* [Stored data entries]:

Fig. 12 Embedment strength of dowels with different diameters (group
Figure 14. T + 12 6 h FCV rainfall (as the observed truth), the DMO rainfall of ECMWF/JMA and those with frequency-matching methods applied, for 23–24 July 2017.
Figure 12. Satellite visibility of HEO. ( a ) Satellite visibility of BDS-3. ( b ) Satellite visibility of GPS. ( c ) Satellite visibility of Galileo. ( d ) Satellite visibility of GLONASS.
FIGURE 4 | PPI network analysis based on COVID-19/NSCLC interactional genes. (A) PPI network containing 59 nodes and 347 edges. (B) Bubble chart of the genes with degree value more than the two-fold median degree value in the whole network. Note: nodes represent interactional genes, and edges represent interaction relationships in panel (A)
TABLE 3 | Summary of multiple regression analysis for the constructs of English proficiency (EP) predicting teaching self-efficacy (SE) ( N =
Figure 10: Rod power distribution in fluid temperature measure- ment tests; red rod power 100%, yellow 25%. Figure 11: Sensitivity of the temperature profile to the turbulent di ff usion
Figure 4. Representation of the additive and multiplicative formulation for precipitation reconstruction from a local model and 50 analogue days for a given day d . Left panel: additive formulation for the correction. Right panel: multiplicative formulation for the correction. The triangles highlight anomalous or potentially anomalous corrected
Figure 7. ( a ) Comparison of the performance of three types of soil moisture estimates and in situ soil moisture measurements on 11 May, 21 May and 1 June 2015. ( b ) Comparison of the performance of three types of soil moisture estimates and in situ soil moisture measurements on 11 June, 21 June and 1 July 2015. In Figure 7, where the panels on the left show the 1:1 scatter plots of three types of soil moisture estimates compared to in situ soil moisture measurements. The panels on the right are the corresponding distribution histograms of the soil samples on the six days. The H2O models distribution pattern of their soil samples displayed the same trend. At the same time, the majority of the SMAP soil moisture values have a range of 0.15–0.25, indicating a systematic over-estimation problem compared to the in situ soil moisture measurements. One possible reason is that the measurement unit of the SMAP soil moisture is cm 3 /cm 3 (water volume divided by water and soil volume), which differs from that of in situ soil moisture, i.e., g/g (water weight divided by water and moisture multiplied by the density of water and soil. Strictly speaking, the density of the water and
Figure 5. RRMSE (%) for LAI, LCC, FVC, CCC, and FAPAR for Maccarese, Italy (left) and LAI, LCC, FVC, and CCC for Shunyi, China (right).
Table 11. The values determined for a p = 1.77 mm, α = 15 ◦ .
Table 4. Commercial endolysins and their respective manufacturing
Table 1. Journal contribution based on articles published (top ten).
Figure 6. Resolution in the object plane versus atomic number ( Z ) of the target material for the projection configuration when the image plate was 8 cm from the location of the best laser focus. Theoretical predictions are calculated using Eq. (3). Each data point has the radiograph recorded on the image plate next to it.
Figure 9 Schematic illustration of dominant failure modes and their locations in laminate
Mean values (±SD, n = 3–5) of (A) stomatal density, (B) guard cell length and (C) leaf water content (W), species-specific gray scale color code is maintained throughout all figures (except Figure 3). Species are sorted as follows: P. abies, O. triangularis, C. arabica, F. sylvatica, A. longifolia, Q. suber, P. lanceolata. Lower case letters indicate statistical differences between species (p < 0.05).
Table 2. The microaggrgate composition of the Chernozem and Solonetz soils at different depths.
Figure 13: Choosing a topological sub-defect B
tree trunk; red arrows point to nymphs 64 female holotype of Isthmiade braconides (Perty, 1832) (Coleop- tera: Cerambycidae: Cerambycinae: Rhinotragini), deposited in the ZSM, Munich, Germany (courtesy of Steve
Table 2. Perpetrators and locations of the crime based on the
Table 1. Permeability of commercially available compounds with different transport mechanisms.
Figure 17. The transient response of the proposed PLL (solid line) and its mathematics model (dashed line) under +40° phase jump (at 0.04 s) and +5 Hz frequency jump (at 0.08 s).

* [Your goal]: Give the number of lines in the records above that contain the word "point", and nothing more.

* [Task result]: 2